I also looked into making the "view initial" unnecessary. I looked at making the code not use the current scene position of the atoms and instead use their local model coordinates. But the fitting code computes transformations from the current position and making this change require changing too much code for an extremely narrow use. So once, again this is just not worth the effort. We have hundreds of things to work on that will be far more widely used, so I can't spend the time. Even adding the seed option is somewhat crazy given that I expect you are the only one who will ever use it. We need to focus ChimeraX development on things hundreds or thousands of people will use, and there are many such things.
comment:8 by , 19 months ago
Many thanks, Tom! I thought it was only one or two lines. The current is already great! On Fri, Apr 5, 2024 at 4:21 AM ChimeraX <ChimeraX-bugs-admin@cgl.ucsf.edu> wrote: > > >
comment:9 by , 19 months ago
How much code is needed is not important -- what is relevant is how many people will use the feature.
The fitmap code uses the Python random module random() function. That random number generator uses the random.seed() function to set a random seed. But the fitmap code is not setting the seed.
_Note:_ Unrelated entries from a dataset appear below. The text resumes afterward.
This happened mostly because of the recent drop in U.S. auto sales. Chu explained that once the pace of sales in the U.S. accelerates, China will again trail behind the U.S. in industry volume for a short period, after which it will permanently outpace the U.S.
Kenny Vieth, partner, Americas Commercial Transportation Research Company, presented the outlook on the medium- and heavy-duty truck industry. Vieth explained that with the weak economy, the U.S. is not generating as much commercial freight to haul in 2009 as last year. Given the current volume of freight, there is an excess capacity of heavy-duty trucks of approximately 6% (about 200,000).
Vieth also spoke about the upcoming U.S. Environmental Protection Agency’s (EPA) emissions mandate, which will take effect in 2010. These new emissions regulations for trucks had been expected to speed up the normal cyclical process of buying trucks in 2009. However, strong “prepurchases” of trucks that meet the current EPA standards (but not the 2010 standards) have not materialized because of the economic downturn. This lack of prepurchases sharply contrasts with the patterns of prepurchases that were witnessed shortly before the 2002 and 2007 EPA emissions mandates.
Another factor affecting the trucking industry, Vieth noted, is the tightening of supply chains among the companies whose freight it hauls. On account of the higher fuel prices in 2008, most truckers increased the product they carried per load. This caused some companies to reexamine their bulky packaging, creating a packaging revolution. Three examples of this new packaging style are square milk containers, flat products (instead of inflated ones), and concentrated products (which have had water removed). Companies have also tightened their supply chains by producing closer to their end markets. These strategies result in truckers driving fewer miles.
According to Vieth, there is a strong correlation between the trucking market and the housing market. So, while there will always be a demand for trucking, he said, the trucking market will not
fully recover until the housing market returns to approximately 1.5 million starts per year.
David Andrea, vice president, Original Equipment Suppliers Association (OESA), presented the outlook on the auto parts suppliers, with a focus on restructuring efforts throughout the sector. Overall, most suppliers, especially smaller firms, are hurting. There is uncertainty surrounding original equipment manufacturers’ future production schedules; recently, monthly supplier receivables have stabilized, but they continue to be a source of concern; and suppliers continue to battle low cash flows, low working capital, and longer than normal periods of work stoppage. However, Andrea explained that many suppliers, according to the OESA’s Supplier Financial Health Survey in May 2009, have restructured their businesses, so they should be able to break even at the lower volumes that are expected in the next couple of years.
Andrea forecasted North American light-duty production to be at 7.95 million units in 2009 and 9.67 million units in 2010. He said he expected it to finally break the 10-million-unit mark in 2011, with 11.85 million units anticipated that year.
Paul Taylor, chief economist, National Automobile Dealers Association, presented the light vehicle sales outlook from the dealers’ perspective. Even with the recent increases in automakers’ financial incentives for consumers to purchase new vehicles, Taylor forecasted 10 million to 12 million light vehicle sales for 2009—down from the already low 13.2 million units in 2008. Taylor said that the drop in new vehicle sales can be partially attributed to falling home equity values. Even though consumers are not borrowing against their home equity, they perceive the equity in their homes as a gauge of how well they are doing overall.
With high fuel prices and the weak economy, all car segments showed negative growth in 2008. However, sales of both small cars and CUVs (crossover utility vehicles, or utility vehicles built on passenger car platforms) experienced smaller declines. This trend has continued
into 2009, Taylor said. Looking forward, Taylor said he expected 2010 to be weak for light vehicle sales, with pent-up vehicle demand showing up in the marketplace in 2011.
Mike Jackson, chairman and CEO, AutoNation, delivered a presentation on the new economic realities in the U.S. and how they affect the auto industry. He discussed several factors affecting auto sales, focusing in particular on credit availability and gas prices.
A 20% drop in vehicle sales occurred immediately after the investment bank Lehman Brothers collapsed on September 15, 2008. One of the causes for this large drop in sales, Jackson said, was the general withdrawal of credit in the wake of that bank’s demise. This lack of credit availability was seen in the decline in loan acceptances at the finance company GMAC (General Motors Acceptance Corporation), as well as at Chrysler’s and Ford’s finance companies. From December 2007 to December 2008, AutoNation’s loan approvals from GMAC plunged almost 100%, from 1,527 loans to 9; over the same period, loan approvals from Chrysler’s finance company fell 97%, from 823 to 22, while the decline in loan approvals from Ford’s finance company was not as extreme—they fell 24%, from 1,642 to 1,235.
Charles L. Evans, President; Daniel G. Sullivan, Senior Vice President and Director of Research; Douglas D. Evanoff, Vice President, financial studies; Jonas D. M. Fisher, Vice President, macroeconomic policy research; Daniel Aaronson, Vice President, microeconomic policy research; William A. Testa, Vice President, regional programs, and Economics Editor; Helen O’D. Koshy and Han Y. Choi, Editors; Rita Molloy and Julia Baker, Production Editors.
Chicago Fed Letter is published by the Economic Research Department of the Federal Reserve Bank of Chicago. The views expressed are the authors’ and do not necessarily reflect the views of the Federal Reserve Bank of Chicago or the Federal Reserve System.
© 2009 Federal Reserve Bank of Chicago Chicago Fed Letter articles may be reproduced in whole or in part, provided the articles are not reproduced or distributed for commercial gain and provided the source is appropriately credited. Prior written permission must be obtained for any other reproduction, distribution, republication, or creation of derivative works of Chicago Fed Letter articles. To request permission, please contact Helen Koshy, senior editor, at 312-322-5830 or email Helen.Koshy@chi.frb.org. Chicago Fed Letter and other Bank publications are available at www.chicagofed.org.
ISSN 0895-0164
So the results from one run to the next of fitmap with the search option are likely to be different, but could be the same if the Python random.seed() has been set by other ChimeraX code to an identical value.
I tried PDB 8gam and EMDB 29900 with
When I started ChimeraX two times and ran this it gave identical results. That makes me suspect that some code in ChimeraX has set the random seed to an initial value. If I start python3 two times and call random.random() I get different values. So it appears that Python randomizes the initial seed. I know there are routines in ChimeraX that set the random seed, for instance code that assigns random colors to the proteins based on their sequence during initial display. So if you open a structure where such colors are assigned the seed will get set to a reproducible value.
If I run fitmap as above twice in the same session I get different results (14 fit instead of 11) as expected.